Sweat be gone, because in Minnesota and Wisconsin, fall is a sharp descent. The temperature plunge can be tough mentally and physically, too, as some people complain of cold symptoms, headaches and feeling off-kilter.
Dr. Benji Mathews is the chief of hospital medicine at Regions Hospital in St. Paul. He says it's that viruses thrive in cold and dry air.
"They don't break down at all, and they also build this protective shell around them that helps them travel through the air longer and longer," Mathews said. "The viruses love it."
And he says the cold affects our mucus and makes us more likely to trap bacteria. And we get trapped inside, which makes it more likely to spread sickness. Dr. Mathews says people with chronic conditions get hit the worst, but anyone can feel off.
"Early on we may start feeling, 'Oh I don't feel right,' because you're working in a different environment all together," he said.
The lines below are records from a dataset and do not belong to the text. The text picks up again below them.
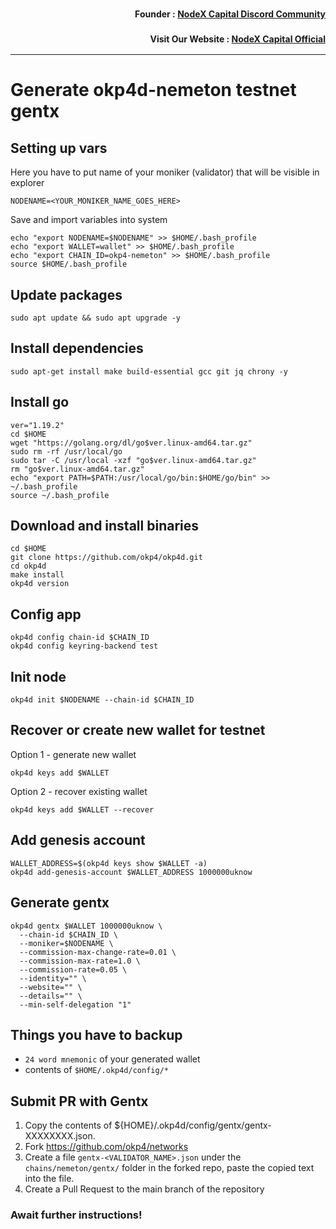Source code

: <h3><p style="font-size:14px" align="right">Founder :
<a href="https://discord.gg/nodexcapital" target="_blank">NodeX Capital Discord Community</a></p></h3>
<h3><p style="font-size:14px" align="right">Visit Our Website :
<a href="https://discord.gg/nodexcapital" target="_blank">NodeX Capital Official</a></p></h3>
<hr>


# Generate okp4d-nemeton testnet gentx

## Setting up vars
Here you have to put name of your moniker (validator) that will be visible in explorer
```
NODENAME=<YOUR_MONIKER_NAME_GOES_HERE>
```

Save and import variables into system
```
echo "export NODENAME=$NODENAME" >> $HOME/.bash_profile
echo "export WALLET=wallet" >> $HOME/.bash_profile
echo "export CHAIN_ID=okp4-nemeton" >> $HOME/.bash_profile
source $HOME/.bash_profile
```

## Update packages
```
sudo apt update && sudo apt upgrade -y
```

## Install dependencies
```
sudo apt-get install make build-essential gcc git jq chrony -y
```

## Install go
```
ver="1.19.2"
cd $HOME
wget "https://golang.org/dl/go$ver.linux-amd64.tar.gz"
sudo rm -rf /usr/local/go
sudo tar -C /usr/local -xzf "go$ver.linux-amd64.tar.gz"
rm "go$ver.linux-amd64.tar.gz"
echo "export PATH=$PATH:/usr/local/go/bin:$HOME/go/bin" >> ~/.bash_profile
source ~/.bash_profile
```

## Download and install binaries
```
cd $HOME
git clone https://github.com/okp4/okp4d.git
cd okp4d
make install
okp4d version
```

## Config app
```
okp4d config chain-id $CHAIN_ID
okp4d config keyring-backend test
```

## Init node
```
okp4d init $NODENAME --chain-id $CHAIN_ID
```

## Recover or create new wallet for testnet
Option 1 - generate new wallet
```
okp4d keys add $WALLET
```

Option 2 - recover existing wallet
```
okp4d keys add $WALLET --recover
```

## Add genesis account
```
WALLET_ADDRESS=$(okp4d keys show $WALLET -a)
okp4d add-genesis-account $WALLET_ADDRESS 1000000uknow
```

## Generate gentx

```
okp4d gentx $WALLET 1000000uknow \
  --chain-id $CHAIN_ID \
  --moniker=$NODENAME \
  --commission-max-change-rate=0.01 \
  --commission-max-rate=1.0 \
  --commission-rate=0.05 \
  --identity="" \
  --website="" \
  --details="" \
  --min-self-delegation "1"
```

## Things you have to backup
- `24 word mnemonic` of your generated wallet
- contents of `$HOME/.okp4d/config/*`

## Submit PR with Gentx
1. Copy the contents of ${HOME}/.okp4d/config/gentx/gentx-XXXXXXXX.json.
2. Fork https://github.com/okp4/networks
3. Create a file `gentx-<VALIDATOR_NAME>.json` under the `chains/nemeton/gentx/` folder in the forked repo, paste the copied text into the file.
4. Create a Pull Request to the main branch of the repository

### Await further instructions!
There are only a few studies on acute temp changes. This one concludes, "A decrease in either temperature or humidity, rather than their levels per se, increases the risk of HRV (common cold) infections."
"Some of this is based in science, some of this is a little bit of how our body reacts to some things," Mathews said.
He says the best way to beat getting sick is to keep those summer habits of exercise, eating well and socializing going strong.